Retype each entry exactly.

» DATA LISTING:
/---

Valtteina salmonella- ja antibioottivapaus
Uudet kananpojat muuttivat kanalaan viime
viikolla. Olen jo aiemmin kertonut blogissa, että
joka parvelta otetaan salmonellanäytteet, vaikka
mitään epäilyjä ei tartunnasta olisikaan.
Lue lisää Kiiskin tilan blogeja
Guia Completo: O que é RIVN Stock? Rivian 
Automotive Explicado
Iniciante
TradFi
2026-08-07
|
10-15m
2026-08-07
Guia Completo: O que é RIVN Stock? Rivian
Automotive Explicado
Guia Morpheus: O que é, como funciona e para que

\---

» SOLVED EXERCISE:
Valtteina salmonella- ja antibioottivapaus
Uudet kananpojat muuttivat kanalaan viime
viikolla. Olen jo aiemmin kertonut blogissa, että
joka parvelta otetaan salmonellanäytteet, vaikka
mitään epäilyjä ei tartunnasta olisikaan.
Lue lisää Kiiskin tilan blogeja
Guia Completo: O que é RIVN Stock? Rivian 
Automotive Explicado
Iniciante
TradFi
2026-08-07
|
10-15m
2026-08-07
Guia Completo: O que é RIVN Stock? Rivian
Automotive Explicado
Guia Morpheus: O que é, como funciona e para que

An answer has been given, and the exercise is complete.